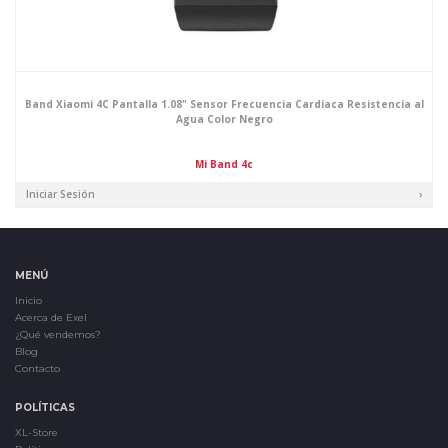
Band Xiaomi 4C Pantalla 1.08" Sensor Frecuencia Cardiaca Resistencia al
Agua Color Negro
Mi Band 4c
Iniciar Sesión
›
MENÚ
Inicio
Acerca de Exel
¿Qué vendemos?
Blog
Contacto
POLÍTICAS
XL-Store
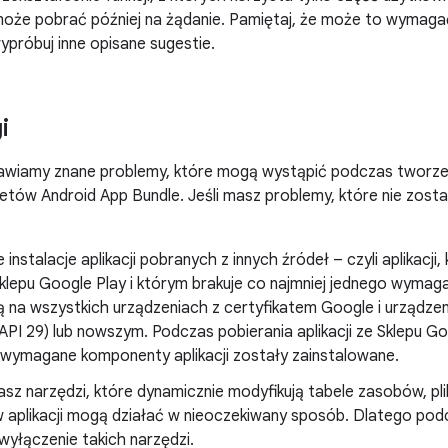
może pobrać później na żądanie. Pamiętaj, że może to wymagać 
ypróbuj inne opisane sugestie.
i
awiamy znane problemy, które mogą wystąpić podczas tworzenia
tów Android App Bundle. Jeśli masz problemy, które nie zosta
instalacje aplikacji pobranych z innych źródeł – czyli aplikacji,
lepu Google Play i którym brakuje co najmniej jednego wymag
ją na wszystkich urządzeniach z certyfikatem Google i urządz
 API 29) lub nowszym. Podczas pobierania aplikacji ze Sklepu G
 wymagane komponenty aplikacji zostały zainstalowane.
wasz narzędzi, które dynamicznie modyfikują tabele zasobów, p
 aplikacji mogą działać w nieoczekiwany sposób. Dlatego podc
wyłączenie takich narzędzi.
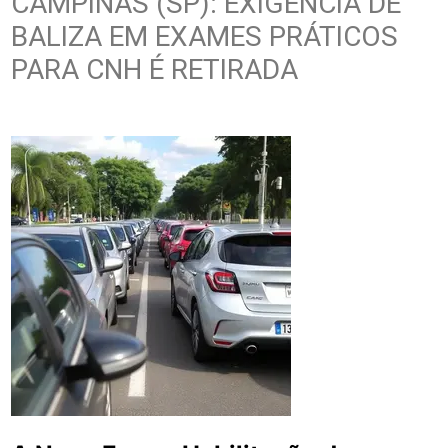
CAMPINAS (SP): EXIGÊNCIA DE
BALIZA EM EXAMES PRÁTICOS
PARA CNH É RETIRADA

# # #

Output the lines of the data exactly, starting at the first and ending with the line that has "lepu Google Play". Pictures are not part of it.

Band Xiaomi 4C Pantalla 1.08" Sensor Frecuencia Cardiaca Resistencia al
Agua Color Negro
Mi Band 4c
Iniciar Sesión
›
MENÚ
Inicio
Acerca de Exel
¿Qué vendemos?
Blog
Contacto
POLÍTICAS
XL-Store
może pobrać później na żądanie. Pamiętaj, że może to wymagać 
ypróbuj inne opisane sugestie.
i
awiamy znane problemy, które mogą wystąpić podczas tworzenia
tów Android App Bundle. Jeśli masz problemy, które nie zosta
instalacje aplikacji pobranych z innych źródeł – czyli aplikacji,
lepu Google Play i którym brakuje co najmniej jednego wymag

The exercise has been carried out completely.